Early digital video tried to copy over traditional broadcast metrics such as gross rating points (GRPs), which calculated audience reach, but it also copied over weaknesses in its methodology. While CTV has found some success with completion rates, if other video channels provide any foresight, this metric can be seen as a huge limiting factor. Nielsen, the industry leader in TV measurement, is trying to play catch-up by adding YouTube and YouTube TV to their Digital and Total Ad Ratings mid-next year. CTV is in a critical phase of growth this year: eMarketer has increased their prediction for total ad venue to $11 billion for 2021.* As with any new platform, it is now time to experiment and innovate new metrics that will show value and define its potential as an emerging platform.
Trend #7 Measurement On the heels of the pandemic, there will be a rise in spend, but it will need to be justified. Sophisticated marketers are bringing incrementality in-house.

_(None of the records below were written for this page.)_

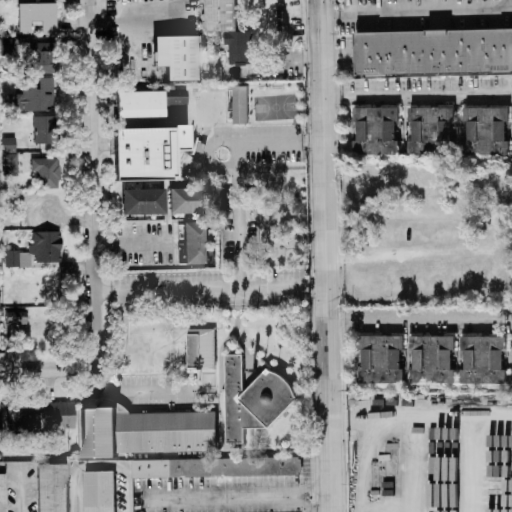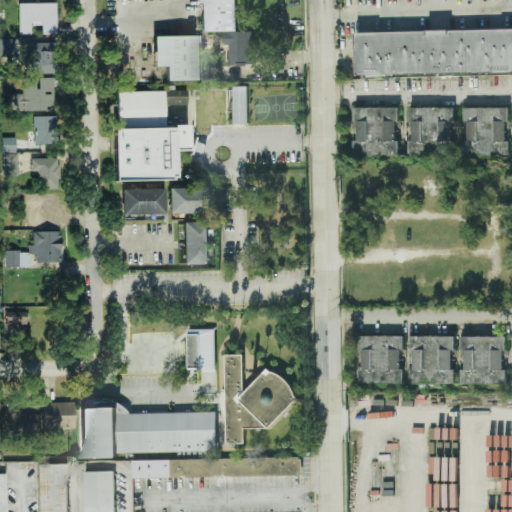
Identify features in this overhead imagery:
road: (416, 13)
building: (220, 15)
building: (36, 17)
building: (36, 17)
building: (6, 46)
building: (239, 47)
building: (432, 52)
building: (434, 52)
building: (176, 56)
building: (41, 57)
road: (418, 91)
building: (33, 95)
building: (175, 97)
building: (240, 105)
building: (44, 129)
building: (376, 131)
building: (487, 131)
building: (145, 137)
road: (313, 141)
building: (8, 144)
road: (92, 165)
building: (45, 172)
road: (239, 178)
building: (189, 200)
building: (142, 201)
building: (43, 212)
road: (496, 236)
building: (196, 243)
building: (36, 250)
road: (326, 256)
road: (316, 284)
road: (207, 287)
road: (104, 290)
road: (420, 306)
building: (15, 317)
building: (201, 349)
building: (381, 359)
building: (433, 360)
building: (484, 360)
road: (91, 361)
road: (115, 368)
road: (100, 370)
road: (61, 371)
building: (254, 400)
building: (58, 414)
building: (20, 421)
road: (404, 422)
building: (145, 432)
building: (217, 467)
road: (10, 468)
building: (51, 487)
road: (79, 488)
road: (20, 490)
building: (99, 491)
building: (2, 492)
road: (287, 497)
road: (217, 498)
road: (472, 503)
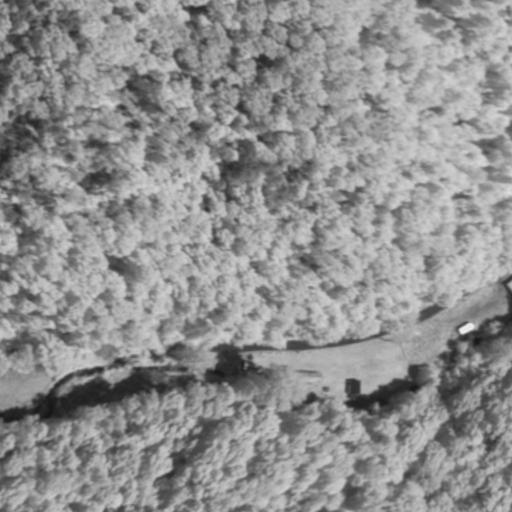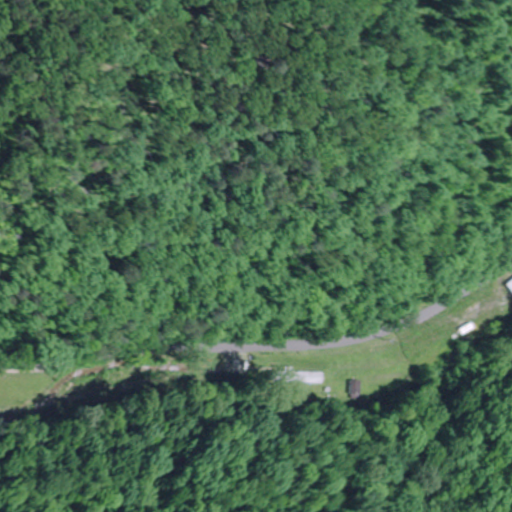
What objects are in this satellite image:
building: (475, 318)
road: (267, 345)
building: (296, 378)
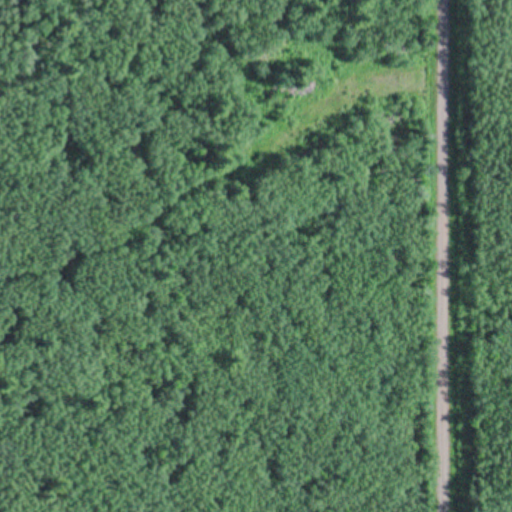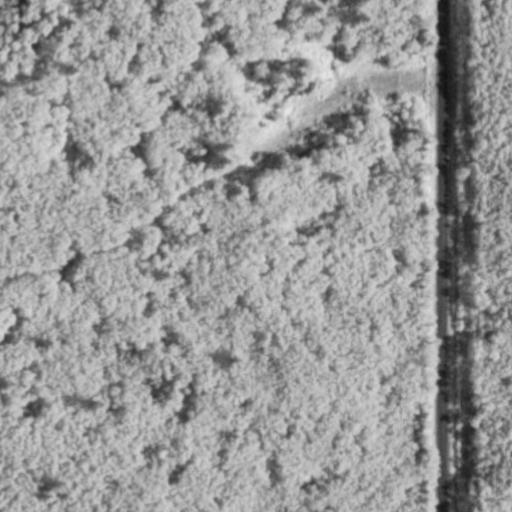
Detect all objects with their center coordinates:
road: (441, 256)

Another buzzword we commonly hear from marketers is “incrementality” and while almost everyone generally means the same thing when discussing it, the specifics of what is meant, how it is measured, and how that measurement is used vary wildly. Incrementality is the holy grail of advertising measurement because it calculates the causal impact a given marketing approach has on a group exposed to specific advertising, providing a compelling foundation for rational budget allocation. But the vast majority of incrementality testing conducted today does not come close to achieving this aim. Mostly, it is not used as a singular measure; rather, it is a secondary metric that backs up a CPA or ROAS measurement. And, in the vast majority of instances, implementation lacks the level of mathematical modeling and statistical rigor necessary to compensate for the challenges of publisher inventory bias, cookie churn, and the myriad of ways in which control groups are polluted, gamed, or otherwise, biased.These challenges can certainly be daunting, but for a handful of the largest performance marketers in the world, overcoming them and embracing incrementality as the only campaign metric is fundamental to their outsize success and market share. As the economy rebounds and things begin to return to normal, agency and marketer spending will increase again. But the pandemic has changed us: needing to more carefully justify spending, savvy marketers are tackling the measurement dilemma directly, drawing a stark line between the serious mega-scale in-housers and standard performance marketers.